まさしく「記憶こそ苦のもと」であり、「もの思わざる」ことが一番なのです。また、楽しい過去も結局は嫌な思い出につながるので、「不思善」が大切になってきます。
近年、脳の研究が進んで、思春期の10〜12歳頃には、感情や本能をつかさどる辺縁系や帯状回が発達することがわかってきました。性ホルモンが旺盛になる18〜20歳になると、性的な関心や行動が増えます。
一方、感情や性的衝動をコントロールするのは大脳新皮質です。しかし、思春期には大脳新皮質の発達が不十分で、感情が爆発したり、性衝動につき動かされたりすることが多く見られます。

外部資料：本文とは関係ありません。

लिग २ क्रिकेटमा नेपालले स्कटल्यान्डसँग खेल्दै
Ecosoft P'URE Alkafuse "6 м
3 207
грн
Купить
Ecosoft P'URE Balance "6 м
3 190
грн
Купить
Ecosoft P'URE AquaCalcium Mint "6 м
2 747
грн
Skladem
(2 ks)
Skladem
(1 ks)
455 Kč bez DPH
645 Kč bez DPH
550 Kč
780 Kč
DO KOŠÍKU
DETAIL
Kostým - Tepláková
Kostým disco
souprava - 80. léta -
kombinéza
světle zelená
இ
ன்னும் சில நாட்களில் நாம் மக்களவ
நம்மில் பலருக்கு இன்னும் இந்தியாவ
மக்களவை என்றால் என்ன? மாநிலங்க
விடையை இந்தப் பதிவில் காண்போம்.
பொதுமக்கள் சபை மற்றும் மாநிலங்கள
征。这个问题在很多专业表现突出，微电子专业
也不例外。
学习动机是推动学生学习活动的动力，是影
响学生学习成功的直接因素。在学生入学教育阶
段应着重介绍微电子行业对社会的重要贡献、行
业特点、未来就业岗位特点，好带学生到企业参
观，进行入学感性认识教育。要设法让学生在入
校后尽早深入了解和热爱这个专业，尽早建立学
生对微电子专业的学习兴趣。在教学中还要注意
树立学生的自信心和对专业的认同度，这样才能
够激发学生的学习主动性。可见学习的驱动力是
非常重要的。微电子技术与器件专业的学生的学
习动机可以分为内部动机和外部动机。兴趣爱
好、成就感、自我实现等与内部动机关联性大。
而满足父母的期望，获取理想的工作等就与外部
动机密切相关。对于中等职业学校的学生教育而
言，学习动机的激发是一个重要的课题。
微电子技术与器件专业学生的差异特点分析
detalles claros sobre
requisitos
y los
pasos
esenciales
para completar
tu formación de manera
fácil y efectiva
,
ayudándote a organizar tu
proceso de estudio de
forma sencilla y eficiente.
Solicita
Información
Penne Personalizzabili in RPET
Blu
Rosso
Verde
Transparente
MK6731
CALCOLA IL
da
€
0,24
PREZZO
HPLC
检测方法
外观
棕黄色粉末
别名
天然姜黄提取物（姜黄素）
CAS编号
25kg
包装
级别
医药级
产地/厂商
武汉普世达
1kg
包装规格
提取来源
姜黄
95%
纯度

脳の仕組みが完成するためには、この思春期にどんな教育を受けるか、誰と知り合い、どんな経験をするかが非常に重要です。
若い時に間違いを犯すことはもちろん避けられません。しかし、間違うことによって、脳は正しい社会活動を営めるように育っていくのです。
過去の失敗があるから、今の私がある
私はほかの人たちと変わっているところが多く、まわりの人にずいぶん嫌な思いをさせただろうと、よく思います。
誰も気がつかないような間違いもたくさん犯しました。それどころか、実際に間違ったことをしていなくても、「もし間違いを犯していたら、どんなことになっていただろう」などと心配したものです。
そのように、私は過去の出来事について、いつも恥じ入り、自分はダメだと自己批判してきました。
しかし、今は違います。過去の出来事は、脳が完成し、よりよい生き方ができるために避けられなかったことだと思うようになりました。
過去の失敗があるから、今の私があります。過去の失敗がなかったら、今の私はないのです。
親の目を盗んでお金を使ったこと、自己主張が強すぎて嫌われたであろうことも、今の私と切り離せません。
そのような経験をした自分が、今の自分になったのです。あの欠点、あの失敗のあった自分の延長が今の自分であり、恥ずかしい過去も自分の一部であって切り離せないのです。
一方、そう思うようになっても、過去を思い出しては自分を責める性癖を根だやしにすることは、やはりできません。そのため、「もの思わざるは仏の稽古なり」と、いつも口癖のように唱えています。
過去は日刊雑誌。読んだらすぐに処分しておこう。
自分の頭を「記憶のゴミ屋敷」にしてはなりません。